Renzo, Jo, and Walter, who make up the remaining population of table 19, aren’t here for romance, but they do achieve a sort of redemption. Renzo, a high schooler, just wants to be kissed — his mother is in on this plan — and his foibles are predictably hilarious. That doesn’t mean it’s any less enjoyable! (Hey, Renzo, we all feel you. High school is lame.)
The Duplass brothers, who produced the excellent series Togetherness on HBO, have always had a knack for spiffing up the mundane. Togetherness, as well as their understated movie Jeff, Who Lives at Home, lend a voice to the banal aspects of life — you know, the ones you’d rather not always see on screen. With Table 19, the brothers drag you to a wedding to repeat the same old stuff you’ve seen before. They ask, though, that you be patient. Pay attention, and the routine won’t be as stuffy as you thought, and may even lead to surprising insights.
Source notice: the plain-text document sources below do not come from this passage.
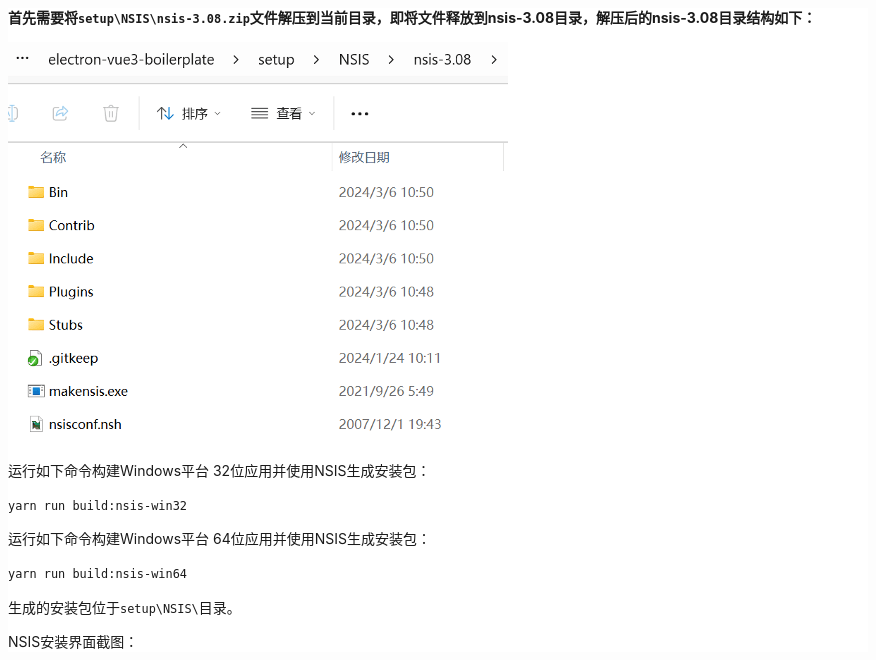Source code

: **首先需要将`setup\NSIS\nsis-3.08.zip`文件解压到当前目录，即将文件释放到nsis-3.08目录，解压后的nsis-3.08目录结构如下：**

![scrennshot-after-nsis-zip-uncomoressed](./screenshot/after-nsis-zip-uncompressed.png)

运行如下命令构建Windows平台 32位应用并使用NSIS生成安装包：

```bash
yarn run build:nsis-win32
```

运行如下命令构建Windows平台 64位应用并使用NSIS生成安装包：

```bash
yarn run build:nsis-win64
```

生成的安装包位于`setup\NSIS\`目录。

NSIS安装界面截图：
There was a period of my life when I pretended to hate weddings. I’d groan and roll my eyes with the rest of the skeptics. Coupledom? A celebration? No, thank you. I’ve long since left that behind because, you know what? Wedding cake tastes too damn good and, routines — dare I say traditions — can sometimes bring you back to wonderful reality. Table 19 may reek of crusted fondant, but it’s worth a slice.